Amisulpride, a benzamide derivative, is an antipsychotic drug with a pharmacological profile distinct from that of classical neuroleptics such as haloperidol and from that of another benzamide, remoxipride. In mice, Amisulpride antagonized hypothermia induced by apomorphine, quinpirole or (+/-) 7-hydroxy-2-(di-n-propylamino)-tetralin, an effect involving D2/D3 receptors, at similar doses (ED50 approximately 2 mg/kg i.p.), which were much lower than doses that blocked apomorphine-induced climbing, an effect involving postsynaptic D2 and D1 receptor activation (ED50 = 21 mg/kg i.p.). Much higher doses (ED50 = 54 mg/kg i.p.) of Amisulpride were needed to block grooming behavior observed after a short period in water, a D1 receptor-mediated behavior. In rats, Amisulpride preferentially inhibited effects produced by low doses of apomorphine (hypomotility and yawning), related to stimulation of presynaptic D2/D3 dopamine autoreceptors (ED50 = 0.3 and 0.19 mg/kg i.p.). By contrast, Amisulpride antagonized apomorphine-induced hypermotility, a postsynaptic dopamine receptor-mediated effect, at a much higher dose (ED50 = 30 mg/kg i.p.). Amisulpride (100 mg/kg i.p.) only partially inhibited apomorphine-induced stereotypies (gnawing) and had no effect on stereotypies induced by d-amphetamine. However, d-amphetamine-induced hyperactivity was antagonized by doses of Amisulpride as low as 3 mg/kg i.p., which may indicate selectivity of this drug for limbic dopaminergic mechanisms. In addition, in contrast to haloperidol or remoxipride, which produced catalepsy at doses 2 or 3 times higher than those that antagonized stereotypies induced by apomorphine, Amisulpride did not induce catalepsy up to a dose of 100 mg/kg i.p., which occupies 80% of striatal D2 receptors.
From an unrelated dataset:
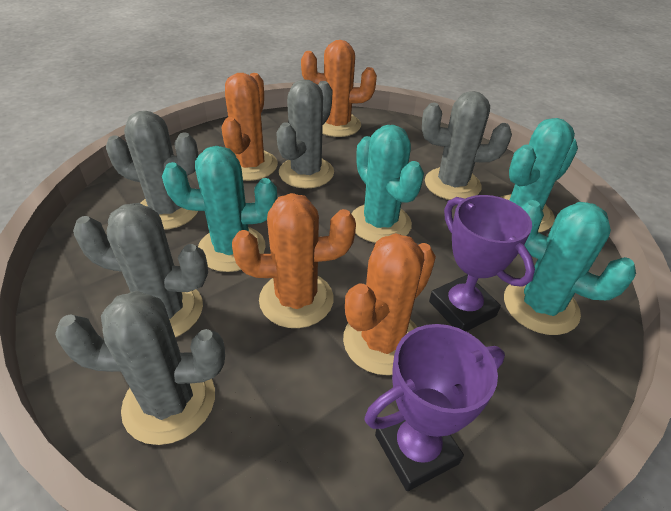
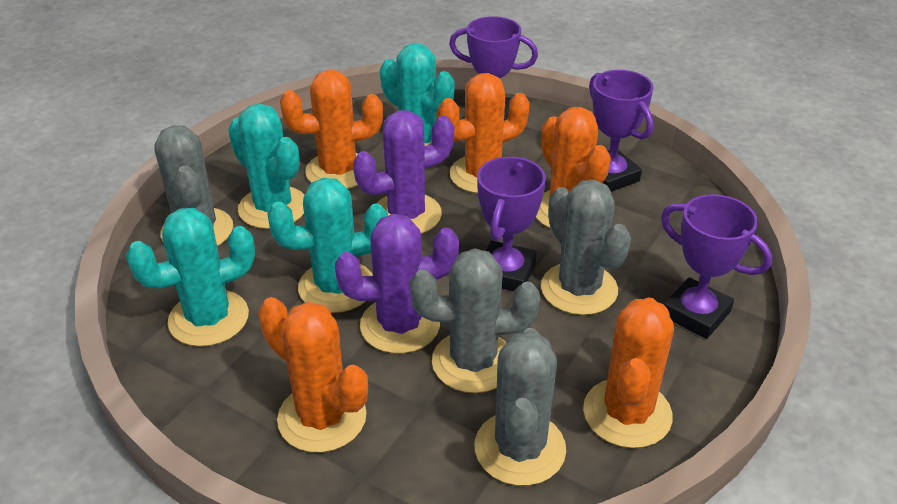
grey cactus: [55,291,225,445] [73,203,208,337] [106,111,198,230] [276,79,334,188] [422,91,512,200] = 5 -> [154,125,233,246] [410,248,540,393] [475,328,566,486] [541,180,631,315] = 4
orange cactus: [221,73,278,181] [232,193,356,328] [301,40,377,137] [343,233,436,375] = 4 -> [258,297,368,453] [280,70,383,189] [438,73,530,194] [536,107,611,229] [583,297,674,448] = 5
purple cactus: none = 0 -> [335,214,459,354] [353,110,454,234] = 2
purple trophy: [364,324,505,491] [429,195,535,332] = 2 -> [449,16,538,121] [477,157,546,291] [589,70,654,192] [661,194,772,339] = 4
This pharmacological profile of Amisulpride, characterized by a preferential blockade of effects involving presynaptic mechanisms and limbic structures, may explain the clinical efficacy of this drug against both negative and positive symptoms of schizophrenia and its low propensity to produce extrapyramidal side effects.
Neurochemical characteristics of amisulpride, an atypical dopamine D2/D3 receptor antagonist with both presynaptic and limbic selectivity.[Pubmed:8996185]
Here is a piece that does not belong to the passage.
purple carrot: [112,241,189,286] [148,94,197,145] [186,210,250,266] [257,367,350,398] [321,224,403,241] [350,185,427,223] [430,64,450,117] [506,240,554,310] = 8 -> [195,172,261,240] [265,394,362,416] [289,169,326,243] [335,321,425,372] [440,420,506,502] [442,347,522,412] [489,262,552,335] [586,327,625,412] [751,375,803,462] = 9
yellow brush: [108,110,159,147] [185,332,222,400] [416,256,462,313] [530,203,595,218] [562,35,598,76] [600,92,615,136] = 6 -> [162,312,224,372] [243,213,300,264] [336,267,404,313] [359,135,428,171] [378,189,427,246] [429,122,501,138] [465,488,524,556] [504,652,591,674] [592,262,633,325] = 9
J Pharmacol Exp Ther. 1997 Jan;280(1):83-97.
The benzamide derivative Amisulpride shows a unique therapeutic profile being antipsychotic, at high doses, and disinhibitory, at low doses, while giving rise to only a low incidence of extrapyramidal side effects. In vitro, Amisulpride has high affinity and selectivity for the human dopamine D2 (Ki = 2.8 nM) and D3 (Ki = 3.2 nM) receptors. Amisulpride shows antagonist properties toward D3 and both pre- and postsynaptic D2-like dopamine receptors of the rat striatum or nucleus accumbens in vitro. At low doses (< or = 10 mg/kg) Amisulpride preferentially blocks presynaptic dopamine autoreceptors that control dopamine synthesis and release in the rat, whereas at higher doses (40-80 mg/kg) postsynaptic dopamine D2 receptor occupancy and antagonism is apparent. In contrast, haloperidol is active in all of these paradigms within the same dose range. Amisulpride preferentially inhibits in vivo binding of the D2/D3 antagonist [3H]raclopride to the limbic system (ID50 = 17 mg/kg) in comparison to the striatum (ID50 = 44 mg/kg) of the rat, increases striatal and limbic tissue 3,4-dihydroxyphenylacetic acid levels with similar potency and efficacy, and preferentially increases extracellular 3,4-dihydroxyphenylacetic acid levels in the nucleus accumbens when compared to the striatum. Haloperidol shows similar potency for the displacement of in vivo [3H]raclopride binding in striatal and limbic regions and preferentially increases striatal tissue 3,4-dihydroxyphenylacetic acid levels. The present data characterize Amisulpride as a specific dopamine receptor antagonist with high and similar affinity for the dopamine D2 and D3 receptor. In vivo, it displays a degree of limbic selectivity and a preferential effect, at low doses, on dopamine D2/D3 autoreceptors. This atypical profile may explain the therapeutic efficacy of Amisulpride in the treatment of both positive and negative symptoms of schizophrenia.